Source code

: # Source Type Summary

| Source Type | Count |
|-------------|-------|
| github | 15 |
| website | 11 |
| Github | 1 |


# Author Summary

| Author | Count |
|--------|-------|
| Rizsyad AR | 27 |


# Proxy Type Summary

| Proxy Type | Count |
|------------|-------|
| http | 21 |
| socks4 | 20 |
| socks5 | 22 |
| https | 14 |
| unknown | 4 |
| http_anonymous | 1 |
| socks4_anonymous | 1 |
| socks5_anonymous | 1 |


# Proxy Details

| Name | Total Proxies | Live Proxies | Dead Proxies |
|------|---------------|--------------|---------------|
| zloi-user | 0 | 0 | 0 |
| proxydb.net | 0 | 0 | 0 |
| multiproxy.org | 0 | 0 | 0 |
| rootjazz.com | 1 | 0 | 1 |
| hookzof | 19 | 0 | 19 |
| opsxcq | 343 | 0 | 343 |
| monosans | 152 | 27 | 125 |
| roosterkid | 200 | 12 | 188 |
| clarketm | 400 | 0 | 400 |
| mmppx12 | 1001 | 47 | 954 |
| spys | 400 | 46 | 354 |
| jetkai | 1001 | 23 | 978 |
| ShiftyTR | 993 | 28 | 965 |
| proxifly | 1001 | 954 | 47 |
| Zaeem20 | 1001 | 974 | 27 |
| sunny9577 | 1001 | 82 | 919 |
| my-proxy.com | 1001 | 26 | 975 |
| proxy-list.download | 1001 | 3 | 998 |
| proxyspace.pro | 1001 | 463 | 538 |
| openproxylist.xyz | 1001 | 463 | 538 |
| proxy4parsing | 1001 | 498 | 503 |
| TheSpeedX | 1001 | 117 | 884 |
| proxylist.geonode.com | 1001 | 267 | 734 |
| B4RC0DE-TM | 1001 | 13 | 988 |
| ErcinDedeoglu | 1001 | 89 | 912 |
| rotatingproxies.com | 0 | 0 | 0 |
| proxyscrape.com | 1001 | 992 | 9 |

******************************

* **EXERCISE DESCRIPTION**:
Please reproduce, exactly as written, the lines of the records from the first line through the one containing "1001 | 23 | 978 |".

* **RESPONSE TO THE TASK**:
Source code

: # Source Type Summary

| Source Type | Count |
|-------------|-------|
| github | 15 |
| website | 11 |
| Github | 1 |


# Author Summary

| Author | Count |
|--------|-------|
| Rizsyad AR | 27 |


# Proxy Type Summary

| Proxy Type | Count |
|------------|-------|
| http | 21 |
| socks4 | 20 |
| socks5 | 22 |
| https | 14 |
| unknown | 4 |
| http_anonymous | 1 |
| socks4_anonymous | 1 |
| socks5_anonymous | 1 |


# Proxy Details

| Name | Total Proxies | Live Proxies | Dead Proxies |
|------|---------------|--------------|---------------|
| zloi-user | 0 | 0 | 0 |
| proxydb.net | 0 | 0 | 0 |
| multiproxy.org | 0 | 0 | 0 |
| rootjazz.com | 1 | 0 | 1 |
| hookzof | 19 | 0 | 19 |
| opsxcq | 343 | 0 | 343 |
| monosans | 152 | 27 | 125 |
| roosterkid | 200 | 12 | 188 |
| clarketm | 400 | 0 | 400 |
| mmppx12 | 1001 | 47 | 954 |
| spys | 400 | 46 | 354 |
| jetkai | 1001 | 23 | 978 |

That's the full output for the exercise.